A three-judge panel on Tuesday struck down Proposition 8, but the Thomas More Society predicts the U.S. Supreme Court will ultimately uphold the law.
Proposition 8 defines marriage as the union of one man and one woman and would prevent same-sex marriages in the Golden State. Proposition 8 did not deprive same-sex couples of any of the rights and privileges of marriage they are entitled to under California’s Domestic Partner Act.
The Thomas More Society, which represented the Family Research Council in defending Prop 8 in the Ninth Circuit, noted that Judge Stephen Reinhardt’s opinion purported to find a constitutionally relevant distinction between not extending rights to persons who had not previously enjoyed those rights and withdrawing rights from those who had, a distinction it says is of questionable constitutional relevance.
Tony Perkins, president of the Family Research Council, said the panel’s split decision was disappointing but not surprising. The Hollywood-funded lawsuit, as he called it, seeks to impose San Francisco values on the entire country. As he sees it, this is not about constitutional governance but the insistence of a group of activists to force their will on their fellow citizens.

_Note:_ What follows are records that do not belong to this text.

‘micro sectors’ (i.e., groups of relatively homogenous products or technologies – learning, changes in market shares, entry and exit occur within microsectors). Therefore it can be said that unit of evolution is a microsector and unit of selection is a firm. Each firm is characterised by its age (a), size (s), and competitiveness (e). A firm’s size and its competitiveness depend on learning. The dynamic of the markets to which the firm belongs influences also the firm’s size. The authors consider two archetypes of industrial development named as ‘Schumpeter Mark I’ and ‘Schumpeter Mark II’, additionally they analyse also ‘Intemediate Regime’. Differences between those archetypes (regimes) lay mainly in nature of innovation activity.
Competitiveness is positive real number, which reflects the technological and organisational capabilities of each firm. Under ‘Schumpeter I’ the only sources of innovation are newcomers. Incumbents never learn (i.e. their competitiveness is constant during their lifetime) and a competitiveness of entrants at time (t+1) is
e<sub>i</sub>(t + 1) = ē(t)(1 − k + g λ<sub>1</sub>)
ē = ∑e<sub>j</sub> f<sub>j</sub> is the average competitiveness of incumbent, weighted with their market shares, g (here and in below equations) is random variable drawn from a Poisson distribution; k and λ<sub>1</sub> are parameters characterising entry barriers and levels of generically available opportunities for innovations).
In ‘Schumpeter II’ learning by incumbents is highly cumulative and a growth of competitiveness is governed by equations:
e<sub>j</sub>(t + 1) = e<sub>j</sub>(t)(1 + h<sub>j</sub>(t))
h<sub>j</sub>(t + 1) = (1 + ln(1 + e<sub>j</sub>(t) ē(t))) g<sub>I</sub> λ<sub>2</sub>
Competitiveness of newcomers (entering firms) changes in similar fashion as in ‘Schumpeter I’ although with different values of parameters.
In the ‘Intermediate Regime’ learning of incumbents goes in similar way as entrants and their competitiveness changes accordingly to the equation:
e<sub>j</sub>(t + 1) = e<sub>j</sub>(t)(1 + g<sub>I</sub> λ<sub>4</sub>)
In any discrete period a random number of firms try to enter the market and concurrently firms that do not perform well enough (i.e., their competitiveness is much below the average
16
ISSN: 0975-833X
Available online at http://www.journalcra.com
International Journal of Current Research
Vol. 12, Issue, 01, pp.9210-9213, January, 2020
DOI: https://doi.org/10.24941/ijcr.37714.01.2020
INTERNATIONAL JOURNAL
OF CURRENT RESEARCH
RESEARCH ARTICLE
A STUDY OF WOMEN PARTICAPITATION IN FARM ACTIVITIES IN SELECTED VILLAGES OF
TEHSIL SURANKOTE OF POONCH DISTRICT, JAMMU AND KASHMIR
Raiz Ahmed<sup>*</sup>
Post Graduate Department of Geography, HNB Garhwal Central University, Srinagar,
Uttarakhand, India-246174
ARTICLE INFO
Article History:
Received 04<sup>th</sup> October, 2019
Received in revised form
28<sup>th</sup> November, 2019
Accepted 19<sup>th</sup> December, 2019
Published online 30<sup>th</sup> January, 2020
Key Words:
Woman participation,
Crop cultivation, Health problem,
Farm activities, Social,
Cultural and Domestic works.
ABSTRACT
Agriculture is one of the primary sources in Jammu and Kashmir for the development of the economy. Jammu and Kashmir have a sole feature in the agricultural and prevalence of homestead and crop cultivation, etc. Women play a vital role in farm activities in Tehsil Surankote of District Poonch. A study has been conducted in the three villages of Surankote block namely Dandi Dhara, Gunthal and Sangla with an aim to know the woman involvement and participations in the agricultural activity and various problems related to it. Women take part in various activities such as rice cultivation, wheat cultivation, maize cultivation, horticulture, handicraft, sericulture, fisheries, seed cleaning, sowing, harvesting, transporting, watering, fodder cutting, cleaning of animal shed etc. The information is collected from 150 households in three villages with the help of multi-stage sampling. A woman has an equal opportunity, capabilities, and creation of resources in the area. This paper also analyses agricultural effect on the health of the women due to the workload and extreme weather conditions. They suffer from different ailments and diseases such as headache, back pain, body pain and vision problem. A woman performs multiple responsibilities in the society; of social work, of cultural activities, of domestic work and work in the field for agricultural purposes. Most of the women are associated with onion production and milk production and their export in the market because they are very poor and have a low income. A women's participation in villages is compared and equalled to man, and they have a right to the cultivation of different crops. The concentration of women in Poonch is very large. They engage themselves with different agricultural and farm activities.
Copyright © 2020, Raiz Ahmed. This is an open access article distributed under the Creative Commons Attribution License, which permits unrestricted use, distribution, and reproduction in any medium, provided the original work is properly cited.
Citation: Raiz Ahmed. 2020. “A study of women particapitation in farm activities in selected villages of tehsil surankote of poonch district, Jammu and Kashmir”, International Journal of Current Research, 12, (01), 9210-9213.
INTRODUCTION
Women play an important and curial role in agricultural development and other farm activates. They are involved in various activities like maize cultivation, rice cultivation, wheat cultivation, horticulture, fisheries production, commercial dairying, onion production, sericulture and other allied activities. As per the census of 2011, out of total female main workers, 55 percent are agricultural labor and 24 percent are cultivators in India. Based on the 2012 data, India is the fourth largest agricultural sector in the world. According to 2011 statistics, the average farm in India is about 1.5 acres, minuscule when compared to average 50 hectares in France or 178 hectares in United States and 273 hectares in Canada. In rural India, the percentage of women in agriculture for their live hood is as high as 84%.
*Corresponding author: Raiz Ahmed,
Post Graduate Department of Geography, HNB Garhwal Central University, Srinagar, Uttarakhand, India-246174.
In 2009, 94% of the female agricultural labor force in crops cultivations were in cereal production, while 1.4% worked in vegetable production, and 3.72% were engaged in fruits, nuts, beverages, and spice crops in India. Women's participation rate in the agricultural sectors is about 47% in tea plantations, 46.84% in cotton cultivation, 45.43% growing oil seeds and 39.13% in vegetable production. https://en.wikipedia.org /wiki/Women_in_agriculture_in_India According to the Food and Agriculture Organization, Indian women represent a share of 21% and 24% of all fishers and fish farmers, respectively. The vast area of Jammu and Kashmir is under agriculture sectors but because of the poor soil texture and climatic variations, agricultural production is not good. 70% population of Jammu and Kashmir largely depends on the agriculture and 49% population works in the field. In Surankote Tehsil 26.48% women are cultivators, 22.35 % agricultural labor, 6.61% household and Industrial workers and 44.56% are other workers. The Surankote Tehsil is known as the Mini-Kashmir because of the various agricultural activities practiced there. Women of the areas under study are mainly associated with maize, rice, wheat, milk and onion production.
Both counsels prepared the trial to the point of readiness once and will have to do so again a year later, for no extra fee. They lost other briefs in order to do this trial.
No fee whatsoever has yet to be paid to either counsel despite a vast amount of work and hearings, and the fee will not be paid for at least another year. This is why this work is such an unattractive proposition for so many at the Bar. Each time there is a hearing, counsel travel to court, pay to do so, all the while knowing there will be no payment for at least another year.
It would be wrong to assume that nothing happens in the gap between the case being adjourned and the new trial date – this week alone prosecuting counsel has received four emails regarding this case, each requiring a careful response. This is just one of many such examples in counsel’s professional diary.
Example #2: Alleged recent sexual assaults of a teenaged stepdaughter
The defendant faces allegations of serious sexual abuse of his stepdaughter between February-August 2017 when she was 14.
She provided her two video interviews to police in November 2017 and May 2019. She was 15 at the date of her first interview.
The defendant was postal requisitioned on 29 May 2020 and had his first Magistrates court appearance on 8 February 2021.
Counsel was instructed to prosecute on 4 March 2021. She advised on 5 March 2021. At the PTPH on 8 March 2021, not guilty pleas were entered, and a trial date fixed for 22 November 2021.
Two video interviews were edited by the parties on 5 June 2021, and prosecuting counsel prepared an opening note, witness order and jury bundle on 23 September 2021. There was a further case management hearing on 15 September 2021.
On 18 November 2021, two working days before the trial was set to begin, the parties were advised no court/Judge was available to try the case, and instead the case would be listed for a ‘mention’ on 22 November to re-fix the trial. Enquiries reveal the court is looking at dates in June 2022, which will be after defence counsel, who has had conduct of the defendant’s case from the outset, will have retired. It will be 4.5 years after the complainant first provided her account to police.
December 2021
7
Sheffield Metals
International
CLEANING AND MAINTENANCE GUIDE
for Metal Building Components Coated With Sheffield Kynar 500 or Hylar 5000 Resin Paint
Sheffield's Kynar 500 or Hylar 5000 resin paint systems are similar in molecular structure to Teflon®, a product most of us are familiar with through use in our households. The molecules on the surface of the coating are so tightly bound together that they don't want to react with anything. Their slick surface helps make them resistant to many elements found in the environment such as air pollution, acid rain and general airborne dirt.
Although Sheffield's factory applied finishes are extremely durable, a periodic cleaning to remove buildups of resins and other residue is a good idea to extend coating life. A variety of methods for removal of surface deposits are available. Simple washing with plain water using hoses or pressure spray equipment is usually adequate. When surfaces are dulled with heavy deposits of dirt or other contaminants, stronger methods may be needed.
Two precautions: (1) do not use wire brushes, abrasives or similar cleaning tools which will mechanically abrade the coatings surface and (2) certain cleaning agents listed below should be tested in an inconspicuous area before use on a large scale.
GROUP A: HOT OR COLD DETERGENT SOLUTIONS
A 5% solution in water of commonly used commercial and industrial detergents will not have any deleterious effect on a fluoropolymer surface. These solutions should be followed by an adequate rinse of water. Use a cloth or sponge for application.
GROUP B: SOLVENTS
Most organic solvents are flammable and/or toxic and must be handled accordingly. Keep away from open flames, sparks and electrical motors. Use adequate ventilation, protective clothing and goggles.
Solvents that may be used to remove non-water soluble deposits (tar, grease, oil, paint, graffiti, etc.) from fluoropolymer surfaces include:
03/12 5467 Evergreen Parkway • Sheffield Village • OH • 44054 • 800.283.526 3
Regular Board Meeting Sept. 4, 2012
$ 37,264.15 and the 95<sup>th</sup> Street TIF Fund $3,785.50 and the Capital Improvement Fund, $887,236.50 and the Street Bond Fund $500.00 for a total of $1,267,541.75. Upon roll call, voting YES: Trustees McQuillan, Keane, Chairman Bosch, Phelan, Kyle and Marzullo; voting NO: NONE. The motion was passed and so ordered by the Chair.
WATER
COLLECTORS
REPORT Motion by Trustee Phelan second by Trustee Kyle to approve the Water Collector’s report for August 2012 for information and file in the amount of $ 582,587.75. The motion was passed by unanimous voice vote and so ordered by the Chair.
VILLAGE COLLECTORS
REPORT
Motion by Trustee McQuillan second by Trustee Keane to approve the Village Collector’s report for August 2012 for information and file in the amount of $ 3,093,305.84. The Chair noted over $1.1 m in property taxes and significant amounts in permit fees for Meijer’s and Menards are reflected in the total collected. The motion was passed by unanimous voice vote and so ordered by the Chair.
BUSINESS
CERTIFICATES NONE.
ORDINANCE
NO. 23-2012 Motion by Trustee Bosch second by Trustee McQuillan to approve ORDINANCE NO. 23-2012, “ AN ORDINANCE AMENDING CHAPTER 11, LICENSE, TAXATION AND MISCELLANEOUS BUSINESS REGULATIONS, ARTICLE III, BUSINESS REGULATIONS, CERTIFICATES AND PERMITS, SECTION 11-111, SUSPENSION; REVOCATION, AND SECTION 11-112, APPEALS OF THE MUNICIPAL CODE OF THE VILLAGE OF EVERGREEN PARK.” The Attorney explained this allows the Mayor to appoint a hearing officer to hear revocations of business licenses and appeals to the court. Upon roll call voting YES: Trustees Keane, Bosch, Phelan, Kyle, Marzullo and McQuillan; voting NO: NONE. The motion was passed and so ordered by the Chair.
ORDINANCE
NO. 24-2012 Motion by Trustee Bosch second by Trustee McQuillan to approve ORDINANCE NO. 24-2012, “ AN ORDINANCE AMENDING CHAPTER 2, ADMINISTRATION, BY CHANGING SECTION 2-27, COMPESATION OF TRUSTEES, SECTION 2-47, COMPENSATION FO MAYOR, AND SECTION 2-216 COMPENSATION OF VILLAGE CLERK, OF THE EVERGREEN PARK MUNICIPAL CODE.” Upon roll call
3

“This ruling substitutes judicial tyranny for the will of the people, who in the majority of states have amended their constitutions, as California did, to preserve marriage as the union of one man and one woman,” Perkins said. “However, we remain confident that in the end, the Supreme Court will reject the absurd argument that the authors of our Constitution created or even implied a ‘right’ to homosexual ‘marriage,’ and will instead uphold the right of the people to govern themselves.”